Meer dan dertien jaar nadat een Airbus A330 van Air France in de Atlantische Oceaan stortte, waarbij alle 228 mensen aan boord omkwamen, staan de Franse maatschappij en Europese fabrikant de komende weken voor de rechtbank in Parijs met nabestaanden van de omgekomen inzittenden.
De vlucht verdween op 1 juni 2009 in het pikkedonker tijdens een equatoriale storm op weg van Rio de Janeiro naar Parijs. Na een zoektocht van twee jaar naar de zwarte dozen van de A330, ontdekten Franse onderzoekers dat de piloten het tijdelijke verlies van gegevens door bevroren sensoren verkeerd hadden behandeld en het toestel in een vrije val duwden, zonder te reageren op waarschuwingen. In 2021 besloot het gerechtshof van Parijs dat Air France en Airbus terecht moeten staan voor hun rol bij het dodelijke ongeluk. De hoorzitting van maandag zal de eerste keer zijn dat Franse bedrijven rechtstreeks worden berecht voor ‘dood door schuld’ na een vliegtuigongeluk, in plaats van individuen.

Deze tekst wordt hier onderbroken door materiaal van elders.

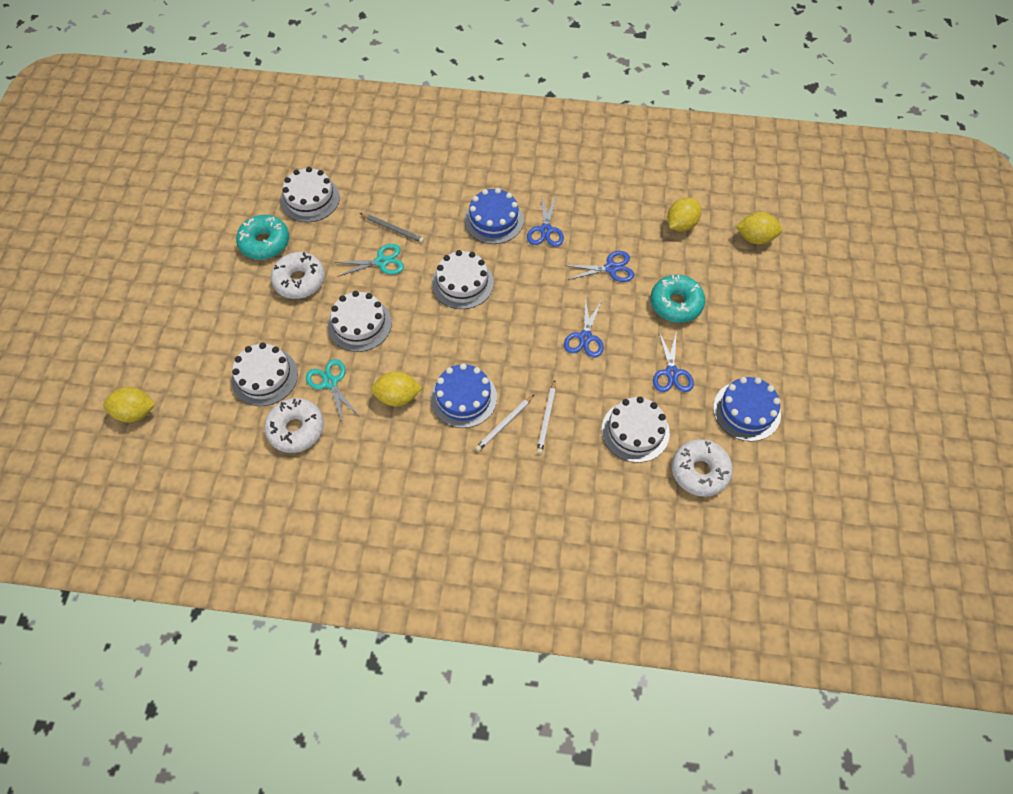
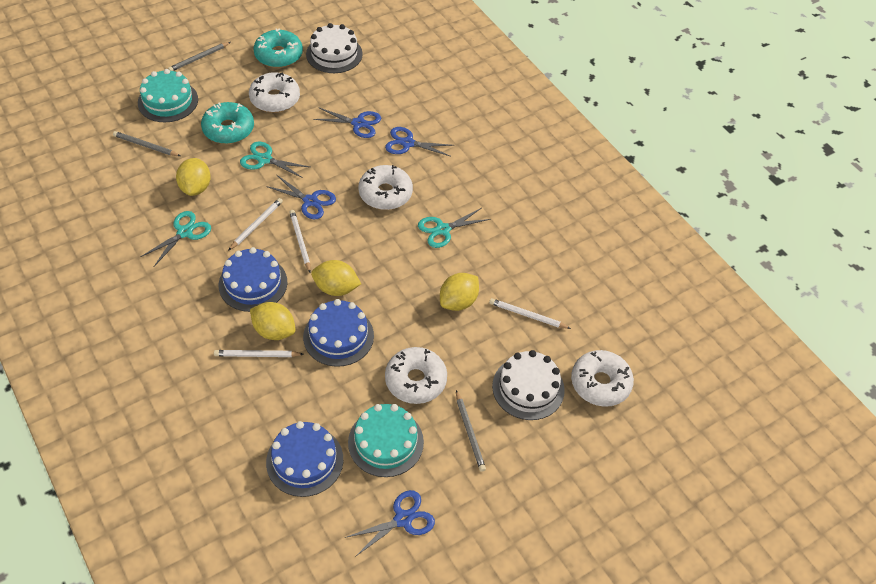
grey pencil: 1 -> 3
turquoise cake: 0 -> 2
turquoise scissors: 2 -> 3
white cake: 5 -> 2
white donut: 3 -> 4
white pencil: 2 -> 4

De zaak van negen weken leidt naar verwachting niet tot aanzienlijke financiële sancties. Deskundigen zeggen dat er eerder al grotere bedragen zijn betaald als schadevergoeding of civiele schikkingen. Volgens Franse juridische experts is de maximale boete voor beide bedrijven, indien zij veroordeeld worden voor dood door schuld, slechts 225.000 euro of vijf keer de maximale geldboete voor een persoon, die in tegenstelling tot een bedrijf ook gevangenisstraf kan krijgen.